Einführung eines internationalen Klimadienstes

Schon heute engagieren sich überall auf der Welt Freiwillige, um die am meisten gefährdeten Menschen zu unterstützen, auch inmitten von Konflikten und anderen humanitären Notsituationen. Junge Freiwillige schließen sich dem Kampf für Klimagerechtigkeit an und drängen Regierungen, Unternehmen und politische Entscheidungsträger, die notwendigen Entscheidungen zu treffen, um diese globale Krise zu beenden.
Die weltweiten Auswirkungen des Klimawandels auf Ökosysteme und gerade auf die Leben der jungen Menschen und ihre Zukunft können nicht ignoriert werden und sind in jedem Winkel der Erde zu spüren. Es ist nicht übertrieben zu sagen, dass es sich nicht nur um ein Umweltproblem handelt, sondern um eine globale, humanitäre Krise.
Freiwillige auf lokaler und regionaler Ebene sind für den Klimaschutz von entscheidender Bedeutung - ihr Einsatz nimmt schon heute unterschiedliche Formen an, von Basisinitiativen in Gemeinden bis hin zu spezialisierter Unterstützung auf globaler Ebene. Die Rolle von Freiwilligen bei der Förderung von Klimamaßnahmen und dem Aufbau von Widerstandsfähigkeit ist unverzichtbar. Denn sie tragen wesentlich zu vielen Schlüsselbereichen bei: Wissen und Kapazitätsaufbau, internationaler Austausch, Katastrophenvorsorge und -bewältigung, Abschwächungs- und Anpassungsmaßnahmen sowie Klimagovernance.

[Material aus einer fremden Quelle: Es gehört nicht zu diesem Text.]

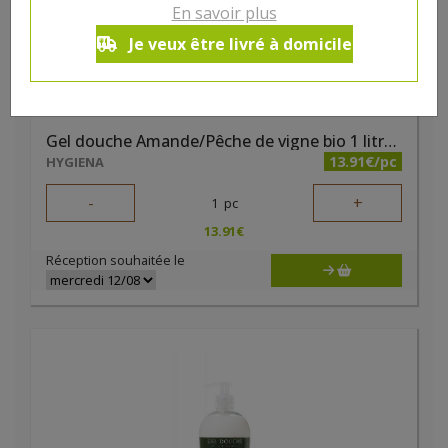
En savoir plus
Je veux être livré à domicile
Gel douche Amande/Pêche de vigne bio 1 litre Natessence
13.91€/pc
HYGIENA
-
+
1
pc
13.91
€
Réception souhaitée le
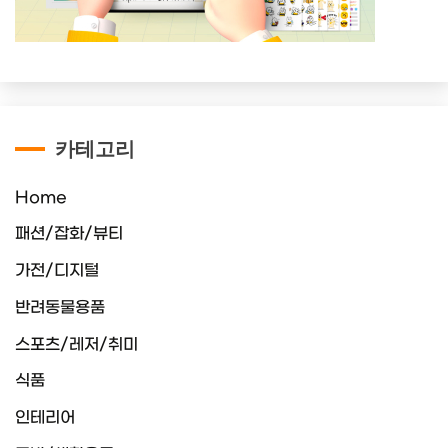
카테고리
Home
패션/잡화/뷰티
가전/디지털
반려동물용품
스포츠/레저/취미
식품
인테리어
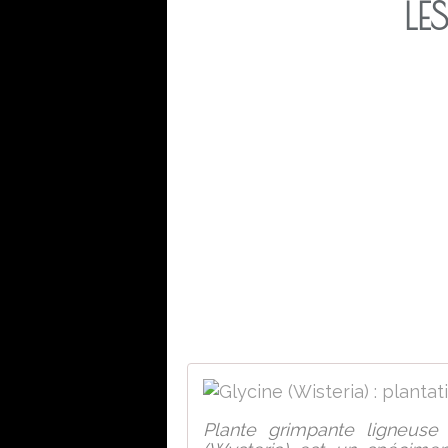
LE
Plante grimpante ligneuse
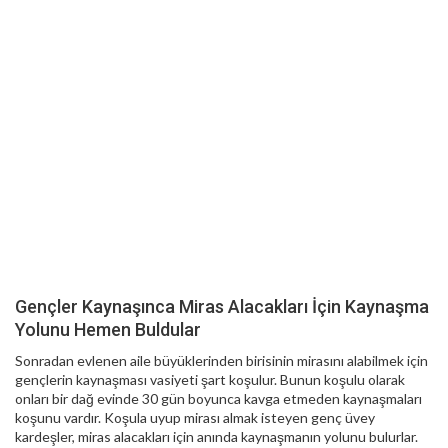
Gençler Kaynaşınca Miras Alacakları İçin Kaynaşma
Yolunu Hemen Buldular
Sonradan evlenen aile büyüklerinden birisinin mirasını alabilmek için
gençlerin kaynaşması vasiyeti şart koşulur. Bunun koşulu olarak
onları bir dağ evinde 30 gün boyunca kavga etmeden kaynaşmaları
koşunu vardır. Koşula uyup mirası almak isteyen genç üvey
kardeşler, miras alacakları için anında kaynaşmanın yolunu bulurlar.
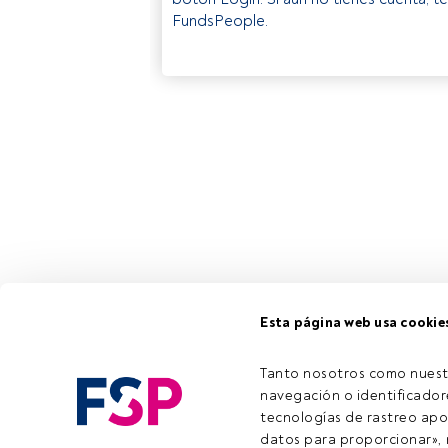
FundsPeople.
Esta página web usa cookie
Tanto nosotros como nuest
navegación o identificadore
tecnologías de rastreo apo
datos para proporcionar», m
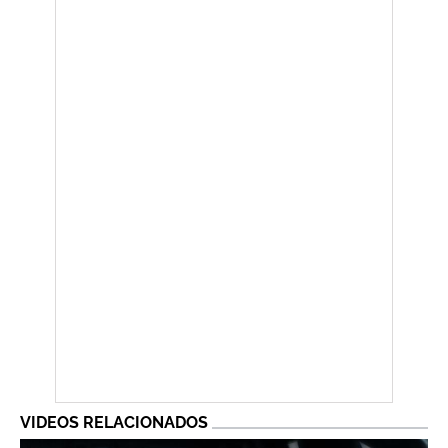
VIDEOS RELACIONADOS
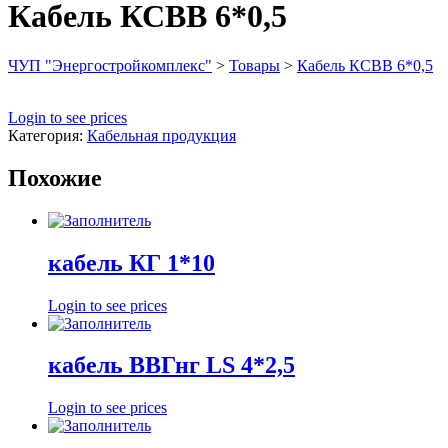
Кабель КСВВ 6*0,5
ЧУП "Энергостройкомплекс"
>
Товары
>
Кабель КСВВ 6*0,5
Login to see prices
Категория:
Кабельная продукция
Похожие
кабель КГ 1*10
Login to see prices
кабель ВВГнг LS 4*2,5
Login to see prices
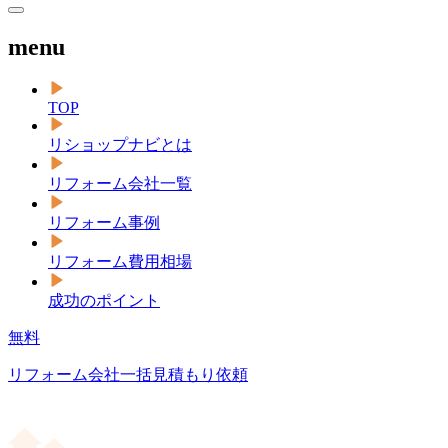
menu
TOP
リショップナビとは
リフォーム会社一覧
リフォーム事例
リフォーム費用相場
成功のポイント
無料
リフォーム会社一括見積もり依頼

Die Einführung eines Internationalen Klimadienstes in Deutschland ist lange überfällig. Er wäre ein wichtiges Instrument auch in der Betrachtung der Klimakatastrophe als ein Erbe des Kolonialismus und der Ausbeutung der so genannten Länder des Südens. Ein solcher Klimadienst könnte einen wesentlichen Beitrag leisten, um nicht nur einseitig Wissen von Norden nach Süden zu transportieren, sondern umgekehrt das immense Wissen über Natur und Ökosysteme aus dem Süden auch in den Norden zu bringen. Denn nur mit Hilfe eines dekolonialen und machtsensiblen Klimadienstes, der nicht die Fehler der Geschichte wiederholt, können die globalen Herausforderungen zur Bewahrung des Ökosystems Erde überwunden werden.